ABOUT THIS TASK: Whenever a line in the data below includes the string "NOVAFORT", copy it out.
━━━ DATASET CONTENT ━━━
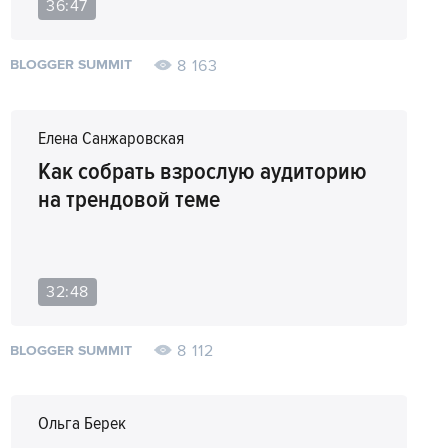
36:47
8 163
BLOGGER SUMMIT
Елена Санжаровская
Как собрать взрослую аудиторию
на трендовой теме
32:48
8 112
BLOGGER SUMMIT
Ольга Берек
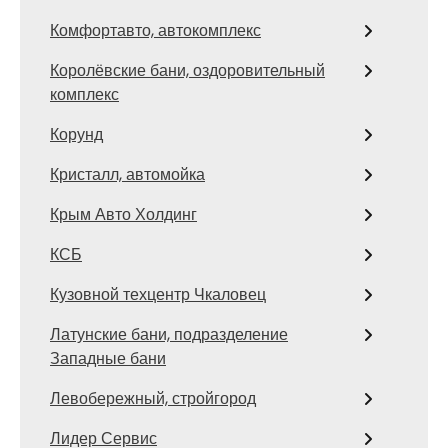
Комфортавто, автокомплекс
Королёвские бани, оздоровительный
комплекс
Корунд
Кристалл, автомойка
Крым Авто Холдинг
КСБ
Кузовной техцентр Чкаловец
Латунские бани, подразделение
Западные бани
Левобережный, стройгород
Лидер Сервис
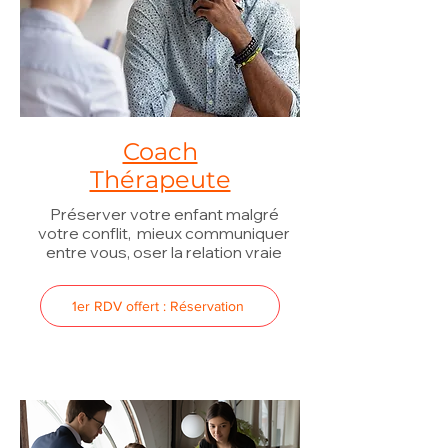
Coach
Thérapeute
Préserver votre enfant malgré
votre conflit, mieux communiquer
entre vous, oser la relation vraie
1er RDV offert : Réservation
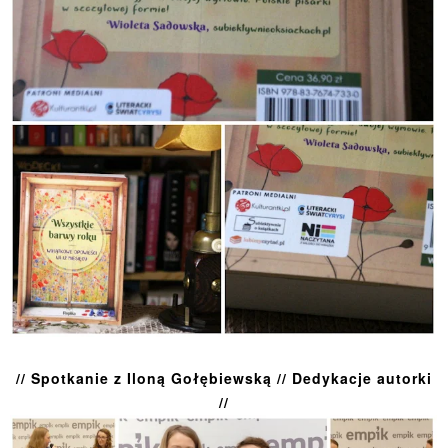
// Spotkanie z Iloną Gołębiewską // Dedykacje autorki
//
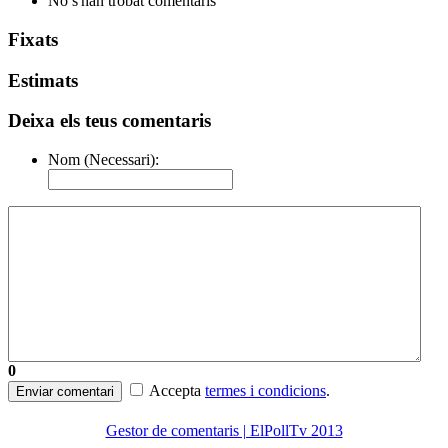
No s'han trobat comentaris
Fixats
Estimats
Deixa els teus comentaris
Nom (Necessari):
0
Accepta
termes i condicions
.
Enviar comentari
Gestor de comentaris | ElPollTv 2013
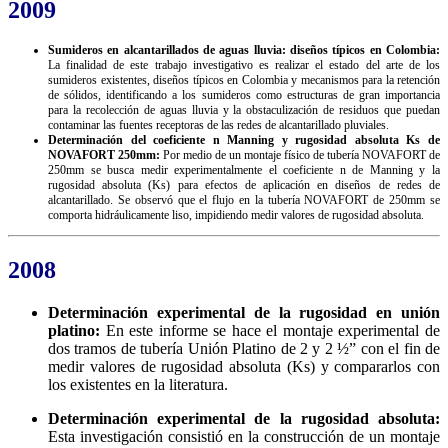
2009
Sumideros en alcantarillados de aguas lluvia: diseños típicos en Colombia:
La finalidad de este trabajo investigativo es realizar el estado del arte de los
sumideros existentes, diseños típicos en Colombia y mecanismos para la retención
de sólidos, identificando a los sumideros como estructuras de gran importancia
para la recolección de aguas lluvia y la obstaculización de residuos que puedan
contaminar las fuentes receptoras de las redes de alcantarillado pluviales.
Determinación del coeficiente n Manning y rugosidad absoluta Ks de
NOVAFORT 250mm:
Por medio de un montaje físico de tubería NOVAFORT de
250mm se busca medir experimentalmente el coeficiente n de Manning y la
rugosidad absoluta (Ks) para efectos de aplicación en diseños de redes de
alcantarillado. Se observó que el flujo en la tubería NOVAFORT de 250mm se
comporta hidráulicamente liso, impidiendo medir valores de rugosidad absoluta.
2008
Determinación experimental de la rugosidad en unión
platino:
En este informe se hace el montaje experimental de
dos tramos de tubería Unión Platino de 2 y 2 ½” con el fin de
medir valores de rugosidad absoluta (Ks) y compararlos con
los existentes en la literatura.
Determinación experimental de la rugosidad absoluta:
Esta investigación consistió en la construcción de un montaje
━━━
━━━ DATASET CONTENT ━━━
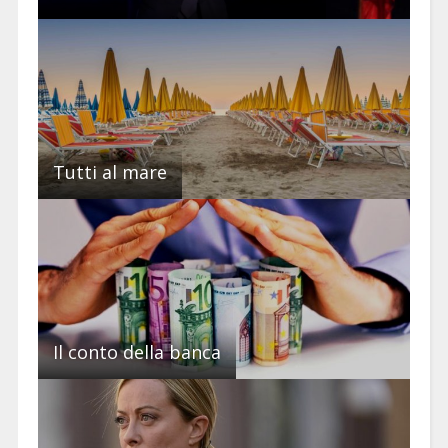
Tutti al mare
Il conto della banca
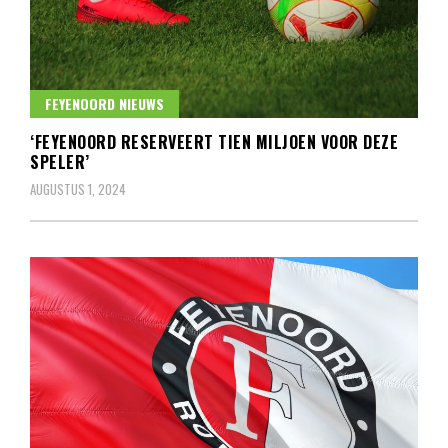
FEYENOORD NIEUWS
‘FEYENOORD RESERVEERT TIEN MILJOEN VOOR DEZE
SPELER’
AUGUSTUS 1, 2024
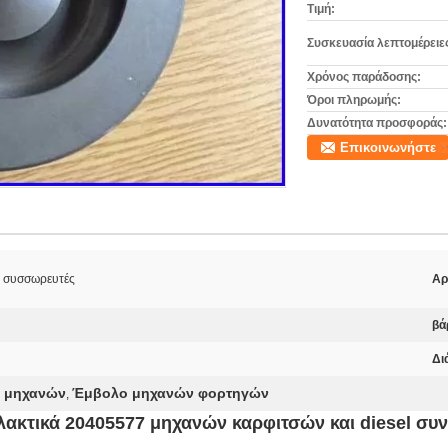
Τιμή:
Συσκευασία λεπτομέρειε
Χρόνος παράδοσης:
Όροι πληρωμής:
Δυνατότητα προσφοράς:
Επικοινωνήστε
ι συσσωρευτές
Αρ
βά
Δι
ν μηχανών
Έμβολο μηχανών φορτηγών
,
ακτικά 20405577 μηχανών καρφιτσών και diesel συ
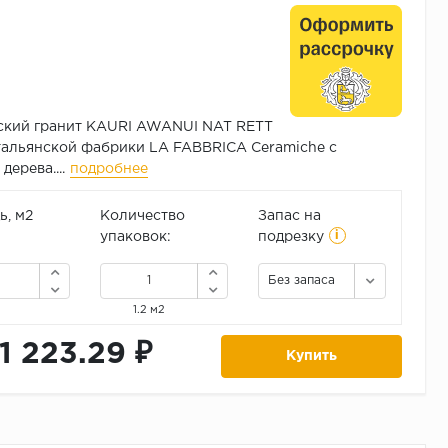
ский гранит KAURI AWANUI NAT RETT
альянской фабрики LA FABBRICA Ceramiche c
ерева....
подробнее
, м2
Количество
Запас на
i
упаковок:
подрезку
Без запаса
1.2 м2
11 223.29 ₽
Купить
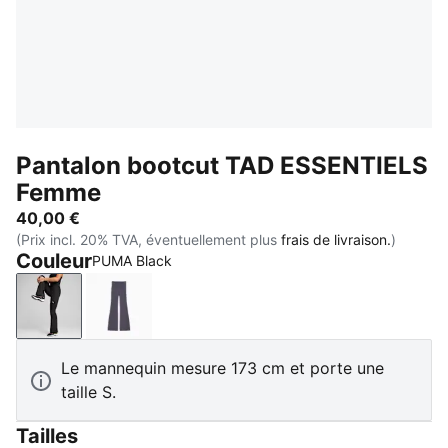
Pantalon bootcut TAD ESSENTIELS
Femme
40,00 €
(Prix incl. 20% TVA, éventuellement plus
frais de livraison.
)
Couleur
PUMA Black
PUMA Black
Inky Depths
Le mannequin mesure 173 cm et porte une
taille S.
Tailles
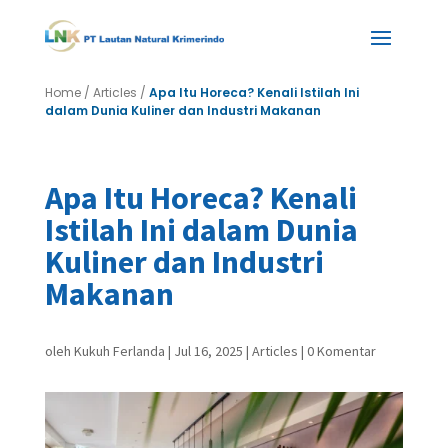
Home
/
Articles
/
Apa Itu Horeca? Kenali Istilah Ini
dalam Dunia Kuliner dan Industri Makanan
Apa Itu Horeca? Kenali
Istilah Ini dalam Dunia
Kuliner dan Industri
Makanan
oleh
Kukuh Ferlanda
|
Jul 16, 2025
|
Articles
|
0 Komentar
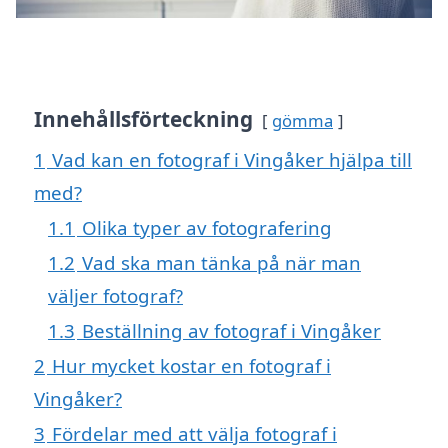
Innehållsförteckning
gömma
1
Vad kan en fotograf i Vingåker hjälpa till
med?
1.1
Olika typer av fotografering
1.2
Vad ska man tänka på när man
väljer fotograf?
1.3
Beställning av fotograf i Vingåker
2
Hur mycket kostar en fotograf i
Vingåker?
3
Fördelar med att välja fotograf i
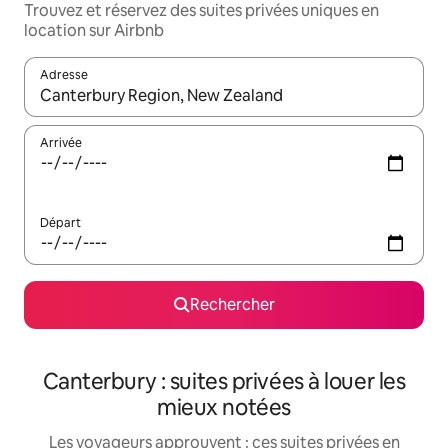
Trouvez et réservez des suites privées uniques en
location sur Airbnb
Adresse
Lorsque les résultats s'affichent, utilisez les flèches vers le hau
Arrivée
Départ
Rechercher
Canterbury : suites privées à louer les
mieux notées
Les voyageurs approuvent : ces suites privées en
━━━
YOUR RESPONSE:
NOVAFORT 250mm:
Por medio de un montaje físico de tubería NOVAFORT de
alcantarillado. Se observó que el flujo en la tubería NOVAFORT de 250mm se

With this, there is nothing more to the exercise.